Right now the facility’s workforce “stays here,” and it’s “business as usual” until the end of 2019, Mazzaroni said.
“We’re focused on keeping our plant organized and running safely,” he said.
Phil Adamson, president and site head, said Thursday that plans are to keep the workforce intact as production continues.
“Production will run until the end of 2019,” he said, and will require “a very vast” majority of employees “all the way through.”
“We do not anticipate any large adjustments before then,” he said, noting that plans are to “decommission the site” once production ceases. Similar moves are being made at the three sister plants in Europe.

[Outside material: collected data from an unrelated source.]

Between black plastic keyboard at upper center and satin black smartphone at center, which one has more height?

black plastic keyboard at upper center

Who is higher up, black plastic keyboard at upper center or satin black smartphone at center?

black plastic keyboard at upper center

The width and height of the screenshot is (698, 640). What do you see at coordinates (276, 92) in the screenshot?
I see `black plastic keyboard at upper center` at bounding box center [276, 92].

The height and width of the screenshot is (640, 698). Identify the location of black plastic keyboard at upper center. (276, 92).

Employees were updated Thursday on the timeline to provide clarity and offer the “positive news” that production will go on, he said.
While a reputable buyer is still being sought, “our past history,” and “the most recent due diligence” shows “the probability is unlikely,” he said.
“Obviously we remain practical and open” to a sale of the plant, he said.
Florence County Economic Development Partnership executive director Joe W. King saidThursday he still feels good “that we and Roche will find a buyer” before the plant closes.
“I just don’t see them shuttering that nice facility,” he said. “But sometimes corporate mentality is totally different from the way I think.”
Records show the company owns two primary properties: 6173 and 6175 Old Marion Highway. All told, the property and facility are worth at least $3.6 million, excluding equipment, and span 884 acres.
“We still have time to find somebody,” King added.